Responding to: Debates in the Digital Humanities; Humanities Approaches to Graphical Display

I take these principles to be, first, that the humanities are committed to the concept of knowledge as interpretation, and, second, that the apprehension of the phenomena of the physical, social, cultural world is through constructed and constitutive acts, not mechanistic or naturalistic realist representations of pre-existing or self-evident information. Nothing in intellectual life is self-evident or self-identical, nothing in cultural life is mere fact, and nothing in the phenomenal world gives rise to a record of representation except through constructed expressions. The rhetorical force of graphical display is too important a field for its design to be adopted without critical scrutiny and the full force of theoretical insight.

^I agree with this in the sense that I obviously agree with the idea that any trusted information must be vetted and critiqued until it presents the most accurate representation of its material. I also appreciate the epistemological statement, framing the humanities as an committed to “knowledge as interpretation” because this sets clear ground rules for this discussion. However, I question the leeway for “interpretation” when discussing elements of Geography like on Google Maps. How “interpretive” could geography, mapping, and global position be when it is usually reduced to numbers and measurements? What is the interpretive role in it?

Drucker defines Capta as “‘taken’ actively while data is assumed to be a ‘given’ able to be recorded and observed. … Data are considered objective ‘information’ while capta is information that is captured because it conforms to the rules and hypothesis set for the experiment.”

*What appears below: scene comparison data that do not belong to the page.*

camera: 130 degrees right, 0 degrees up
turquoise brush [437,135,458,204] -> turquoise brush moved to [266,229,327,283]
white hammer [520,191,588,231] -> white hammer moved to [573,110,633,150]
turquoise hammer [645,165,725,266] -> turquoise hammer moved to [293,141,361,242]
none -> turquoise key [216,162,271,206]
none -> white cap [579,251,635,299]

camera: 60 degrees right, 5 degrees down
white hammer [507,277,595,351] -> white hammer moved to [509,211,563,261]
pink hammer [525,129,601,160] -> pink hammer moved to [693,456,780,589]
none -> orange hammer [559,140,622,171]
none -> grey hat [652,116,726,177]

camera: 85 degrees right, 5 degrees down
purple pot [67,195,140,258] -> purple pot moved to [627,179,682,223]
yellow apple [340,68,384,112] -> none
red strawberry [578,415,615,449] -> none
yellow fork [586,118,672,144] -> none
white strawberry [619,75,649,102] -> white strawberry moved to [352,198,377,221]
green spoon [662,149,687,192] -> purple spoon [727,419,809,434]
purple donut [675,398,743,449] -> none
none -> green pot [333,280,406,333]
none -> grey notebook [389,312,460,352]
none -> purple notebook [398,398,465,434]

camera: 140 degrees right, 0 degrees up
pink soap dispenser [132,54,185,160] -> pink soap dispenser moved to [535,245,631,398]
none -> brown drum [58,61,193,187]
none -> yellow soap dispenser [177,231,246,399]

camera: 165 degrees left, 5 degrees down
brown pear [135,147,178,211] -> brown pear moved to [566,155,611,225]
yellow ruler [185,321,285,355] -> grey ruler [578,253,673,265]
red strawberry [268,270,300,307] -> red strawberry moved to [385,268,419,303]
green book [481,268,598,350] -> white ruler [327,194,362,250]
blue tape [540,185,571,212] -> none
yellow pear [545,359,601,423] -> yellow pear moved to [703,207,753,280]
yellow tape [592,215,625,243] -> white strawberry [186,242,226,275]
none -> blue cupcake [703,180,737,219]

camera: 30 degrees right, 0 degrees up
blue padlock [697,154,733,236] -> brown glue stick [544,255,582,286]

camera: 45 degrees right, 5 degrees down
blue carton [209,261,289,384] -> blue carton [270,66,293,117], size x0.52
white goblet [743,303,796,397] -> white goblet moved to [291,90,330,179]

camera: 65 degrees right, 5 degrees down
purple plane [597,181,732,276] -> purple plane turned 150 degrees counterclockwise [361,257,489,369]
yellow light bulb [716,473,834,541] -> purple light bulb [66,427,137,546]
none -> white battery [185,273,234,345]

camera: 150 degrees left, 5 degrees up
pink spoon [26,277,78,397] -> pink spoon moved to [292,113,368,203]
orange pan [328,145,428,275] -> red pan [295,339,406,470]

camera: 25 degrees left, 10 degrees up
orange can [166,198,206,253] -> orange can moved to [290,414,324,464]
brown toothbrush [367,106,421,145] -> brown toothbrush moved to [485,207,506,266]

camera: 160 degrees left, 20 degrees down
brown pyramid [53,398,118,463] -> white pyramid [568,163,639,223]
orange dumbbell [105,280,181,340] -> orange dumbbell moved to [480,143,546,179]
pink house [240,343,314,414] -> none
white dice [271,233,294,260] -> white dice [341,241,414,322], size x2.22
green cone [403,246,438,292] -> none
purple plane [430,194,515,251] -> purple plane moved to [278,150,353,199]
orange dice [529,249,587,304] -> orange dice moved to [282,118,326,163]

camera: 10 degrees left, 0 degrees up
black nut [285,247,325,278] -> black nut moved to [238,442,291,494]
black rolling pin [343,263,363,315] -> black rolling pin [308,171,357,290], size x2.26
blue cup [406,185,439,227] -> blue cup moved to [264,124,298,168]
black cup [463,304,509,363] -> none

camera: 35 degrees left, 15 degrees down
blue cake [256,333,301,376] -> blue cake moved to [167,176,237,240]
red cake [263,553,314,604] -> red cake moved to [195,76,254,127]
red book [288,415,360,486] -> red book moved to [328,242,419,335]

 … the rendering of statistical information into graphical form gives it a simplicity and  legibility that hides every aspect of the original interpretative framework on which the statistical data were constructed…

The point I’m making is that the basic categories of supposedly quantitative information, the fundamental parameters of chart production, are already interpreted expressions. But they do not present themselves as categories of interpretation, riven with ambiguity   and uncertainty, because of the representational force of the visualization as a “picture”      of “data”.

All metrics are metrics about something for some purpose.

^Does this consequently make the “data” that they represent not “data” at all, but instead “capta?”

I think my favorite thing, consistently, about all of our DH discussions/readings is the framing of science, or most (if not all) scientific methods, as interpreted rather than (as scientists believe) merely observed. I certainly agree with this, in the sense that, every “observation” contains implications, which are inherently derived from interpretation. And every observation, when assigned meaning, thus becomes an interpretation.

Essentially, what I’m understanding from this discussion makes me wonder: are humanists simply adapting graphic representation of knowledge because pictures—regardless of how inapplicable a graph might seem to a text analysis—sometimes make the findings they are trying to discuss appeal differently to a reader? Out of context, of course, these graphics seem much more nonsensical than the typical percentage pie chart or graph. However, I do agree with the overall idea that humanistic interpretation is under-represented in popular graphical imagery, and I’m fascinated by the thought of being able to linguistically deconstruct every captain-derived “truth” into a mere interpretation of the phenomenal world.